Kunis isn’t up to the job of witching at all, giving the eventual wicked persona all the brutal terror of a Vanity Fair spread. She’s all poses. This is not the Margaret Hamilton we remember, the Elmyra Gulch who flew into a tornado with fearless abandon. She flew into gale force winds, and Theodora can barely walk and chew gum at the same time. You picture Kunis checking for texts instead of commanding monkeys to take flight.
The Wicked Witch was scarier when she was truly heartless, having little motivation outside of a Jungian dream archetype. Oz falls into the trap of thinking we need our villains explained, like recent iterations of the Hannibal series and Halloween. Evil needs no backstory, least of all an insipid one.

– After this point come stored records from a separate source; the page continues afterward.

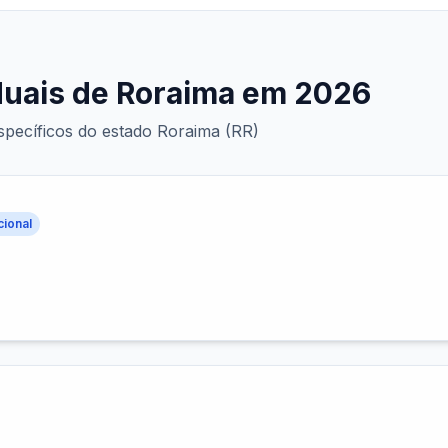
aduais de Roraima em 2026
 específicos do estado Roraima (RR)
cional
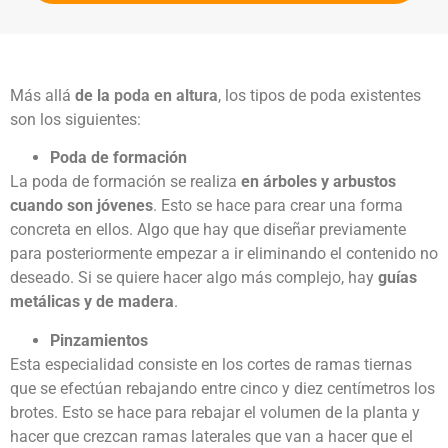
Más allá
de la
poda en altura
, los tipos de poda existentes
son los siguientes:
Poda de formación
La poda de formación se realiza
en árboles y arbustos
cuando son jóvenes
. Esto se hace para crear una forma
concreta en ellos. Algo que hay que diseñar previamente
para posteriormente empezar a ir eliminando el contenido no
deseado. Si se quiere hacer algo más complejo, hay
guías
metálicas y de madera
.
Pinzamientos
Esta especialidad consiste en los cortes de ramas tiernas
que se efectúan rebajando entre cinco y diez centímetros los
brotes. Esto se hace para rebajar el volumen de la planta y
hacer que crezcan ramas laterales que van a hacer que el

Theodora’s transformation turns her sister -- played by the effortlessly vampy Rachel Weisz, who has made her career in this exact sort of thing -- into unnecessary narrative excess. Like Williams’ Glinda, who radiates in the narrative background, Weisz gets to hurl lightning bolts and conjure sound and fury, signifying nothing. Weisz is the best thing in a movie that gives her nothing to do except stand in the way of Oscar’s happiness. It’s fine, though, because he easily defeats her with his magician tricks. A woman’s magic is no match for a man’s brain.
Charlize Theron’s witch in Snow White and the Huntsman suffered from the same problem, giving Theron little to do except scream and curse Snow White’s beauty. There and in Oz, there’s nothing worse for a woman to lose her good looks, and when Evanora is defeated, her face under the magic facade is revealed. It’s not a pretty sight. The same can be said for the movie.

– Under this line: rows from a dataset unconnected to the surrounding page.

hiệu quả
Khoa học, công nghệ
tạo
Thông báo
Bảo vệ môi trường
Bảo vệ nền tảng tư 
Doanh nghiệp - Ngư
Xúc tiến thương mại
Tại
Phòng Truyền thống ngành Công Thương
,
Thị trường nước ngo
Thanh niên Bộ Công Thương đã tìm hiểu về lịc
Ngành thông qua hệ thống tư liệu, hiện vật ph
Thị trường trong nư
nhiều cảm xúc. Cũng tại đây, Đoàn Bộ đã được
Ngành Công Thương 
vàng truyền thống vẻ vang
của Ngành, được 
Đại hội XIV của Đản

Elsewhere, the most compelling female is a CGI china girl doll, voiced by young actress Joey King. Throughout the film, the characters constantly fret over whether or not the doll will break, and the film’s climax teases her porcelain demise. It’s a big problem when your strongest female character is literally breakable -- and has to be doted on and protected by the other characters in the film. Great job, team.

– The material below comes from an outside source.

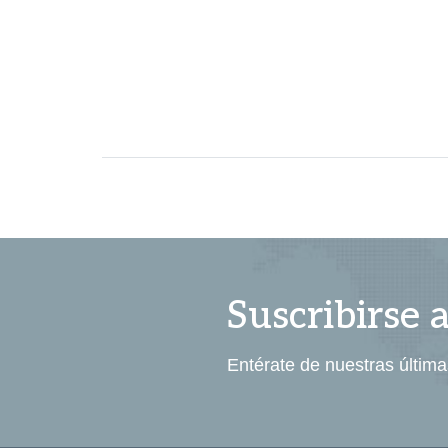
Suscribirse 
Entérate de nuestras última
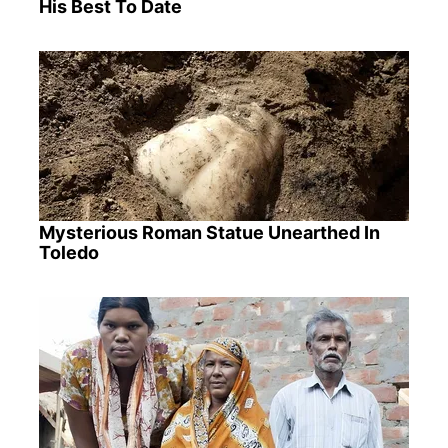
His Best To Date
Mysterious Roman Statue Unearthed In
Toledo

For anyone familiar with Raimi and Linsday-Abaire’s work, this is strange indeed. Raimi’s previous effort was Drag Me to Hell, an underrated horror comedy that had almost nothing but female roles. Sure, one of them was a gypsy and other was a psychic, but at least they didn't have to give James Franco's ego a happy ending.
Women similarly drive Linsday-Abaire’s Pulitzer-Prize winning Rabbit Hole, a script that got Cynthia Nixon a Tony and Nicole Kidman an Oscar nomination. Rabbit Hole allows its three female leads to be tortured and flawed but above all witty, human and darkly wise. I never thought Linsday-Abaire would be caught dead around a Cosmo girl like Theodora. We all have to pay the bills, I guess. Check out the box office receipts for any Michael Bay film: sexism makes a killing.
If you look at the returns and the Cinemascore from the weekend (a passable B+), you might get the impression that audiences liked what they saw, but I noticed a trend in the audiences I stood with outside the theater. I watched as opinion mongers (hired by Disney) flocked to groups of audience members to find out what they thought of this newest Hydra released from the Disney vault.
They looked back and forth at each other, unsure of what to say about it. One person would start, “What did you think?” Another would evade, “Well, how about you?” Down the line, someone would say, “No, you first.” This would go on for minutes at a time, no one knowing how to say that something was missing. It’s not that their childhood was ruined, a remembrance turned to funeral, but a crucial ingredient in the brew got left out this time. Ah, yes. Women.
If Dorothy were here, I hope she would use her Ruby Red shoes to wish herself out of this mess. She deserves better.